Work instruction: Please carry on the guide to playing Kaldheim Sealed on Magic Arena from the point where it stops.

In February 21st, Magic Arena will host its first Arena Open in Sealed deck format. This is a great tournament that can transform your in-game gold into real dollars.
I am enjoying Kaldheim Limited and played plenty of games both in Sealed and in the Draft. Today, I want to go over how to play this Sealed format.
First, here is some great reading into Sealed deck theory:
- Easy to Start, Hard to Master: the Ultimate Guide to Sealed
- Pascal Vieren
And here are articles on Kaldheim in particular from Hareruya Pros Limited experts:
- An Introductory Book on Kaldheim Limited
- Marcio Carvalho
- Welcome to Kaldheim
- Pascal Vieren
1. Best of 1 or Best of 3?
Arena allows both options to players, so which one to choose?
Personally, I am a big fan of Best of 3 Magic, especially in Limited formats. This is because it’s both fun and skill testing to find unexpected use of your sideboard cards to play around with the cards your opponent has shown you. Sideboarding can be the best way to maneuver around your opponent’s bombs, and I strongly believe that experienced players can really leverage their ability in the best of 3 matches.
The main argument to play best of 1 would be if you are not very experienced with the format and do not want to feel disadvantaged in sideboard games. This is fine reasoning and thus could mean that most inexperienced players would lean towards the best of 1.
Whichever your choice, it is important to be aware that each format has its own metagame. Mainly, be aware that in best of 1, you are more likely to face an aggro than in best of 3. This is both because the land fixing algorithm favors decks with low land counts, but also because one of the weaknesses of aggro in Sealed deck is that your opponent can sideboard into a lower curve to hold your strategy.

Data block:
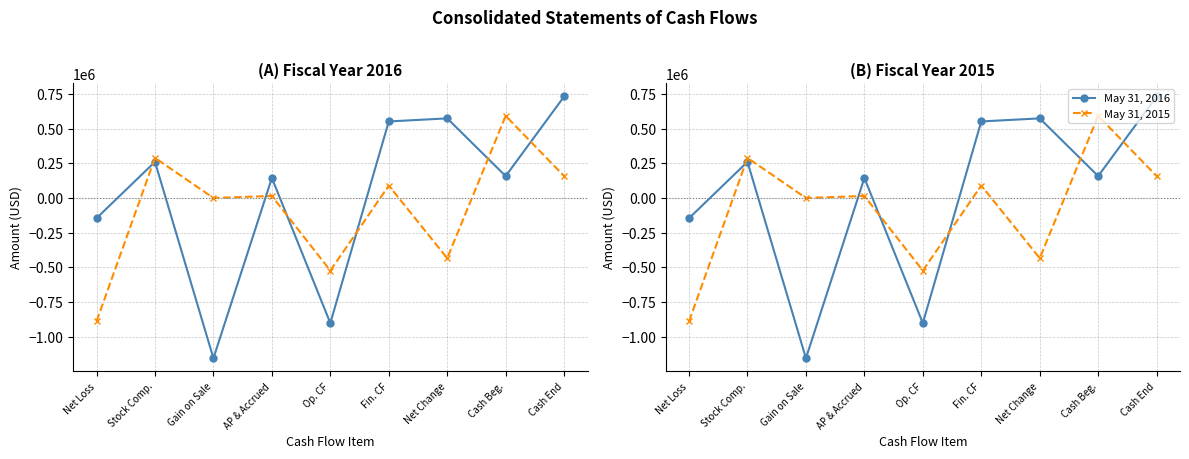

At how many categories does at least one series exceed -502380?

8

Written response:
This does not mean that best of 1 will have a majority of aggro decks, just that they are more likely to appear compared to best of 3. I still expect the metagame of both formats to be defined by a slow multicolor deck, but if you need a tiebreaker between your last card choices in best of 1, lean more towards the card that will help you beat aggro.
2. The Default Deck in Kaldheim Sealed: Slow and Greedy
Multicolor decks are the strongest in Kaldheim Draft, and from what I’ve seen they are even stronger in the Sealed deck metagame.
The general theory is that while there are a few premium commons in the format (《Behold the Multiverse》 and 《Sarulf’s Packmate》), there is a big quality drop from the next best commons. Therefore, the bulk of power level is concentrated in uncommon and rares, and playing three or more colors allows you have played all of them from your pool.
Another particularity of Kaldheim is that Foretell makes it easier for decks to efficiently use their mana in the early game, and the existence of dual lands makes it easier to play multicolor.
This matches very well with general Sealed deck theory, where you want to build decks that maximize all the bombs in your pool.
Therefore, I expect most decks in Kaldheim Sealed to be multicolor and built towards the late-game. I would also expect that my opponents will have a higher-than-average number of bombs at their disposal.
The very first things I look at when I open my pool are my bombs and my mana fixers. I am happy when there is a high dual land count, 《Shimmerdrift Vale》 and 《Glittering Frost》, as this mean I’ll be able to play all of my good cards.
The one big difference between the multicolor Draft decks and the ones in Sealed is access to snow. In Sealed deck, it is possible that you simply do not open enough slow lands in your main colors, and this has a significant impact on whether or not you can use your snow cards. Note the 《Glittering Frost》 making the land snow makes the card even better than usual.
《Avalanche Caller》 is a good card even if you have as low as 4 lands in your pool, while cards that rely on being activated on a curve (《Boreal Outrider》 comes to mind) are worse than you might expect, and you should think carefully if they are worth it or not.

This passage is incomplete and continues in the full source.